Author: Stephen D. Adams
The House Judiciary Subcommittee on Regulatory Reform, Commercial, and Antitrust Law has held two sets of hearings in recent months on the bankruptcy safe harbors for repos and derivatives from the automatic stay, from preference and fraudulent conveyance law, and from the limitations on ipso facto clauses.
This past Wednesday, March 26, Judge Christopher Sontchi, Seth Grosshandler, Jane Vris, Thomas Jackson, and Michelle Harner testified. Last December, Jeffrey Lacker, Donald Bernstein, and Mark Roe testified.
Judge Sontchi argued that the 546(e)’s exception for all settlement transactions is too broad and also urged Congress to narrow the safe harbors for repos. Seth Grosshandler, of Cleary Gottlieb, reported on the work of the ABI safe harbors advisory committee (which includes both Judge Sontchi and Prof. Roe) and warned that the safe harbors are complex and potentially costly to alter. Jane Vris, representing the National Bankruptcy Conference (NBC), and Thomas Jackson, professor at the University of Rochester, testified on bankruptcy of SIFIs as an alternative to Dodd Frank resolution of bail-out. Michelle Harner, professor at University of Maryland School of Law, testified in her role as the Reporter to the ABI Commission on Bankruptcy Reform about the Commission.

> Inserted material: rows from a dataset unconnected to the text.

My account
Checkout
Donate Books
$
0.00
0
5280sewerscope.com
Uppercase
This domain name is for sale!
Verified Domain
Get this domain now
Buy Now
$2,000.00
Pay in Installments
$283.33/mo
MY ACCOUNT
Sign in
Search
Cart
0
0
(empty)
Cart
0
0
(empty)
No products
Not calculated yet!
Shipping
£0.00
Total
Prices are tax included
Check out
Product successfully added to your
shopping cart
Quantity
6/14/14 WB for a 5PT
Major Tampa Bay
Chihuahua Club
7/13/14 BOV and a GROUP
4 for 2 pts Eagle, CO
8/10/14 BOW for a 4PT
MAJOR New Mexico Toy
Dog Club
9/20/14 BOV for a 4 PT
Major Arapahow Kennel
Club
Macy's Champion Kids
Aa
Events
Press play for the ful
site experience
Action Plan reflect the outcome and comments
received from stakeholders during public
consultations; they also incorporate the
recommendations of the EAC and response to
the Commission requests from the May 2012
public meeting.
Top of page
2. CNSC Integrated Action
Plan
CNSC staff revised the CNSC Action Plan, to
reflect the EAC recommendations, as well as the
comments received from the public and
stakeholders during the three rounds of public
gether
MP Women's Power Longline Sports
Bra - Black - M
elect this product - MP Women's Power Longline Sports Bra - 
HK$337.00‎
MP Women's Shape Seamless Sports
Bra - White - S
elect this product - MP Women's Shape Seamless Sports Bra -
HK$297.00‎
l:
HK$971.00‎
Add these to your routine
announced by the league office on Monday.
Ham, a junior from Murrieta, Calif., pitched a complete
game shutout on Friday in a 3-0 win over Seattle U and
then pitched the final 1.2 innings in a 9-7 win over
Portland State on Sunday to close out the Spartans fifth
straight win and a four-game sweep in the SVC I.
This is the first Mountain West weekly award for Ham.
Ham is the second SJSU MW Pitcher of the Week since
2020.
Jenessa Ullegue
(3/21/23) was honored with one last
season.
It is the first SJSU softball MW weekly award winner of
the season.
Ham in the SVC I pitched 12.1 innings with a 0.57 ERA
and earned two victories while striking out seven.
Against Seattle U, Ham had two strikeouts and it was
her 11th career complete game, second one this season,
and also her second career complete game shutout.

Mark Roe, professor at Harvard Law School, testified that the safe harbors facilitate excessive short-term funding of financial institutions and impede effective resolution of large financial failures, like that of Lehman in 2008. Donald Bernstein, of Davis Polk, a member of the ABI bankruptcy commission, testified about the bankruptcy adjustments needed to adapt bankruptcy law to the FDIC’s Single Point of Entry resolution mechanisms. Jeffrey Lacker, president of the Federal Reserve Bank of Richmond, testified about the importance of bankruptcy reform to reduce the problem of too-big-to-fail and reduce reliance on short-term debt.
For more on the bankruptcy safe harbors for derivatives and repurchase agreements, please see the post by Steven L. Schwarcz and Ori Sharon summarizing their recent paper, The Bankruptcy-Law Safe Harbor for Derivatives: A Path-Dependence Analysis, and the post by Kathryn Borgeson, Mark Ellenberg, Lary Stromfeld, and John Thompson, entitled Lehman Bankruptcy Court Issues Safe Harbor Decision, summarizing a recent Lehman case decision on the safe harbors, both published Tuesday.